Non-Uniform Cache Apparatus (NUCA), System, and Method

Background Traditional cache hierarchies are broken up into levels (L1, L2, L3, etc.) where each successive level is much larger and slower than the previous one. If a needed datum is not found in the fastest level, L1, in one to three cycles, the slower L2 is searched, taking 6 to 12 cycles, and so on. The increase in wire delays makes these discrete levels infeasible for caches integrated with the processor on the same silicon die, as, even within one level, the number of cycles will vary depending upon where in that level the data reside.

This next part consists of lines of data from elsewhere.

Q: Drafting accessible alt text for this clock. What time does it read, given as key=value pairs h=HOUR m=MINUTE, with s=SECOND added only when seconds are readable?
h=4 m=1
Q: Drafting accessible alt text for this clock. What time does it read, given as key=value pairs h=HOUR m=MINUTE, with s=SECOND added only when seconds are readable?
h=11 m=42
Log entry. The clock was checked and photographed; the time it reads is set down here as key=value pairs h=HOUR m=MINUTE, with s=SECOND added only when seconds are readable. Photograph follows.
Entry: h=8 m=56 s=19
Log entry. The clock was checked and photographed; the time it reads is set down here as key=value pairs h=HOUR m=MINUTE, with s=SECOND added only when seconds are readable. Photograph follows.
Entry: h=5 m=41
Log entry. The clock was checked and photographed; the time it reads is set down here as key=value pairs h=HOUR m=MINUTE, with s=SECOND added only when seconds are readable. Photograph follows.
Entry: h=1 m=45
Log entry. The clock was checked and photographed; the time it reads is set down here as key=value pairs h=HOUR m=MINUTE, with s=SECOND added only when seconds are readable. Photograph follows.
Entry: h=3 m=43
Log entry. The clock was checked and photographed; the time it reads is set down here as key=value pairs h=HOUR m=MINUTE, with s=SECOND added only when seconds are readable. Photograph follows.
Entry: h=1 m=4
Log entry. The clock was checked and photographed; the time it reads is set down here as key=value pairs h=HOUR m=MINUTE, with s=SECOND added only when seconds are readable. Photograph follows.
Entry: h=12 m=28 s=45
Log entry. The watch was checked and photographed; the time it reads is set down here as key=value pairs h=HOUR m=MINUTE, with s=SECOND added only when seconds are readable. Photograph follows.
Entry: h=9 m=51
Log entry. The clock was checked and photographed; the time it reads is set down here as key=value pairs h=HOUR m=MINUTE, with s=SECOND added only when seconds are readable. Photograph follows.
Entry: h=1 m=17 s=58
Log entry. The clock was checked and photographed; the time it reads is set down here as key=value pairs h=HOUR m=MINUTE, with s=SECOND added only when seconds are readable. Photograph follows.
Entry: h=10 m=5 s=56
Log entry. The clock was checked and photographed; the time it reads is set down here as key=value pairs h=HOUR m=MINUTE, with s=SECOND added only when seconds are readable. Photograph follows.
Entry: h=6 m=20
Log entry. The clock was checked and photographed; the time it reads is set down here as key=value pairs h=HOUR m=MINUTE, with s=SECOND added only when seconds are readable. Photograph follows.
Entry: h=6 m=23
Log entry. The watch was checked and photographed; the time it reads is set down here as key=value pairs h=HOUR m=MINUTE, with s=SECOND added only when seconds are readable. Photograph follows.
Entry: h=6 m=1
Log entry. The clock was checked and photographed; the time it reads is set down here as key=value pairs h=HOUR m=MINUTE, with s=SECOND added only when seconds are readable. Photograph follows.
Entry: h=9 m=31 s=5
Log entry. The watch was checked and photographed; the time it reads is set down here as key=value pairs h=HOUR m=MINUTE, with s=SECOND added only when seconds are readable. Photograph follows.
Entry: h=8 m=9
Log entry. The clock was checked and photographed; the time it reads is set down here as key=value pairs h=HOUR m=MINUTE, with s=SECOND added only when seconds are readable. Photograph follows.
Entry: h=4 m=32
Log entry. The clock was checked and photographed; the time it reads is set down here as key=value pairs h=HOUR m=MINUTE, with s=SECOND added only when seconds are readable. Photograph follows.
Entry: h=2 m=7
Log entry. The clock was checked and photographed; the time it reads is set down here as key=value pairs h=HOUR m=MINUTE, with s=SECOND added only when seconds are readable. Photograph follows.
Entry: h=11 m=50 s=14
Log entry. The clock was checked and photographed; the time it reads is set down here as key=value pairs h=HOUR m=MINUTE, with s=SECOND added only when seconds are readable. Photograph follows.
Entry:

Invention Description The proposed NUCA system solves and exploits the problem by breaking a level of the cache down into many small banks, connected with a specialized network, that permit the close data to be accessed much faster than the farther data within the same level. The data are mapped into the cache to permit migration of data within one level; as a datum is referenced more often, it is moved progressively closer and closer to the processor, so that the most frequently accessed data are in the closer banks, and the least frequently accessed data are the farthest. This is accomplished by spreading cache sets across multiple banks.

Benefits

Improves computer system performance over conventional cache of the same area Flexible across range of applications Scales and improves with technology advancements Performance improves as it scales with cache size

Features

Mitigates the effect of slowing wires and provides high adaptivity Allows sophisticated allocation and sharing policies atop the basic NUCA structure Flattens memory hierarchy Stable organization Optimum cache size for each application

Market Potential/Applications The market is any high performance microprocessor vendor, particularly Intel, IBM, Sun, HP, and AMD. The workloads that would show benefits from this invention being incorporated onto the processors include server workloads (such as web serving, transaction processing, or databases), high-end consumer programs (such as games), or scientific/technical workloads (such as number crunching or engineering with CAD tools).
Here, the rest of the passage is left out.